Ramassant ses jupes rebelles dans ses mains tremblantes, emmitouflées de « mitaines », encombrées du « ridicule » contenant son ouvrage — elle continuait à « parfiler » — tenant tant bien que mal son parapluie contre les rafales, elle trempait en traversant les flaques ses minces bottines à dessus de soie.
Anne de Corsen revenait de jouer sa partie de « nain jaune » avec ses bonnes amies. Le temps et le malheur avaient étendu leur patine sur ces chairs ravissantes qui firent pécher une dernière fois le vidame et tentèrent jusqu’au Cardinal, son frère. Les larmes avaient labouré le visage d’Anne de leurs sillons. Ses cheveux avaient grisonné. Les yeux seuls, comme préservés par les paupières plissées dans de pénibles veilles, les yeux étaient toujours aussi profonds et aussi douloureux qu’autrefois.

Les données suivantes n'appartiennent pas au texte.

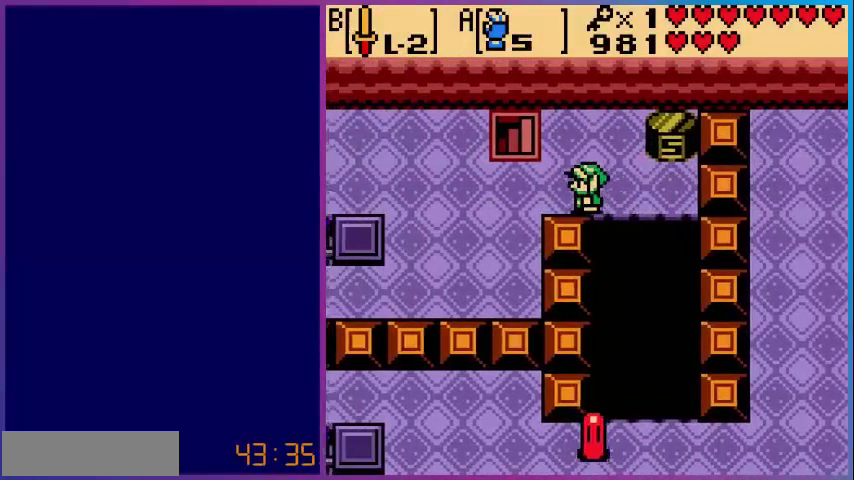
{"buttons": ["DPAD_LEFT"], "events": []}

Cependant elle était restée belle, de cette rare et grave beauté des vieilles femmes, à laquelle les rides ajoutent une autorité de plus. C’était une âme fière et, comme l’on disait dans les faubourgs d’Arboise, « bastante », — locution charmante employée pour « battante », que les marins ont conservée en disant le pavillon « battant », ce qui exprime l’énergie, la vaillance de choses qui « battent » au vent. — Jamais le secret terrible dont elle demeurait dépositaire n’avait franchi le seuil de ses lèvres. Ce mystère avait naturellement ameuté à l’époque la curiosité de la petite ville. On en avait longtemps « cancané ». Mais personne ne l’avait pénétré jamais, sauf peut-être Germain, devenu de ce jour plus taciturne encore.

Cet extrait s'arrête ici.